Ne zaman aşk acısı çeker olduk arabada uyuma numarı yapıp kucakta eve taşınırken ya da misafirlikte iki koltuk birleştirilmiş yataklarda uyurken... Ne ara ne zaman bu kadar incindik? Ne zaman hangi ara bu kadar gözlerimiz dolar oldu? Hangi gün hangi zaman Fikret Kızılok dinleyip efkarlanır olduk? Ne zaman bu kadar büyüdük de 30'a gün sayar olduk... Yaşı geç ne zaman bu kadar huzursuz olduk...
DY
Wednesday, 24 September 2014
Tuesday, 16 September 2014
Cunda dönüşü
Merhaba;
Bugün çok keyifsizim çünkü dün gece 3 civarlarında astım krizi geçirdim ve hastanede sabahladık babam ile. Acil kötü bir yer zaten, nefes alamamak daha kötü hele bir de babanın üzüntülü gözleri varsa. Çokca kötüydü. Resmen oksijen açlığı tam anlamıyla tanımı bu durumun. Üşüttüğümü ya da bir virüs kaptiğimi düşünüyorum ki bu da astımımı tetikledi çünkü normalde kontrollü ve bilinçliyimdir astım ataklarımın geldiğini hissettiğim zaman. Taaa 2010'da başıma gelmişti tekrar. Londra'dan Ankara'ya tatile geldiğimde, şu h1n1 virüsünü kapmıştım o tetiklemişti. Feci bişi... Neyse uzun süreler daha başıma gelmemesini ve kimsenin başına gelmemesini diliyorum. Sigarayı bırakıyoruz içmiyoruz kesinlikle! daha fazla spor ve daha az stres, daha az kafa doluluğu, daha az gerginlik... Formülü bu.

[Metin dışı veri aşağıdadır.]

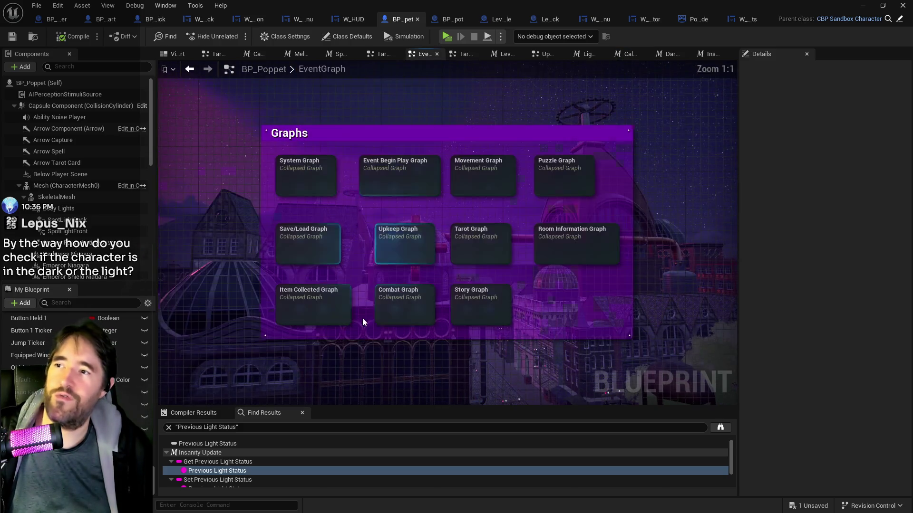
pyautogui.doubleClick(396, 245)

Esas konuşara gelmemiz gerekirse; Perşembe günününen itibaren çok tatlı bir tatil geçirdim. Önce babam ile Bursaya gittik babannemi aldık. Bir gece kaldık. Gitmeden yolda tabi ki köftemiz piyazımızı da yedik, şıramızı da içtik. İnsanın toprakları, memleketi gibi yok... İnsan kendini hiç olmadığı kadar evinde hissediyor. Hiç olmadığı kadar. O tatlı erik bahçeleri, o güzel bağlar, o yukarıda ki köy. Herşey sanki senin kolundan parmağından gözlerinden bedeninden bir parça. İnanılmaz bir duygu. Neyse memleket hasreti giderdikten sonra kuzenim Çiğdem ablamın düğününe doğru yola koyulduk. İki İstanbullu Cunda Adasında evleniyordu ki çokça tatlı ve keyifliydi herşey. Tatlı bir çift, güzel ailem ve tatlımı tatlı insanlar. Çok cici insanlar ile tanıştım ve çok keyifli zaman geçirdim babam, babannem ile halam ile Uğur amcam ile ve diğer akrabalarımız ile. Herşey mükemmeldi. Keseyi taşıyan kişi olarak gelin ve damadın peşinden yaklaşık 30 masa gezdim. Evet yoruldum ama şahane bir görevi başarı ile bitirmiş bulunuyorum :) Aferim bana. Düğün kısmı güzeldi, aile ve tatlı insanlar kısmı çok güzeldi... Ancak;
Cunda'nın bende yeri çok farklıdır. Çok kıymetlidir bir o kadar da kıymetsiz ve anlamsızdır. İki gün bir kere güneş doğar doğmaz taş kahvedeydim, düğün günü de aynı güneşi doğurdum. Gözleri insanın nasıl dalıyor o denize o koya o maviye. NAsıl büyülüyor insanı inanılmaz bir şekilde. Belki size çok alelade geliyor. Sıradan bir ada işte diyorsunuz ama sanırım kişiler ve anılar ile mekanları çok birleştiriyorum ve bu yüzdende fazla fazla anlam yüklüyorum. Keyfim yerinde benim bu durumlarda, kendime zarar vermiyorum. Yüklediğim anlamları yeri zamanı geldiğinde iki elimle kocaman kalbim ile öyle bir kazıyıp atıyorum ki denize görseniz inanamazsınız. Ve bu sefer son kaleyi de temizlemiş bulunuyorum. Çok güzel ve "neath" oldu herşey. Artık orası sevdiğim insanlar ile severek ve gülümseyerek gideceğim tatlı bir ada. Üstelik muhteşem anılarda bıraktım yine :) çok güzel çok çok keyifli ve çok çok eğlenceli. Kafanı tırmalayan anılar yerine belki bir daha görüşemeyeceğin insanlar ile tatlılarını bıraktım. Tekrar gittiğimde tatlı tebessümlerim olacak, buruk, sıkıntılı ve sürekli saklamaya çalıştığım gözyaşlarım değil. Attım hepsini gitti! Geçmişler olsun.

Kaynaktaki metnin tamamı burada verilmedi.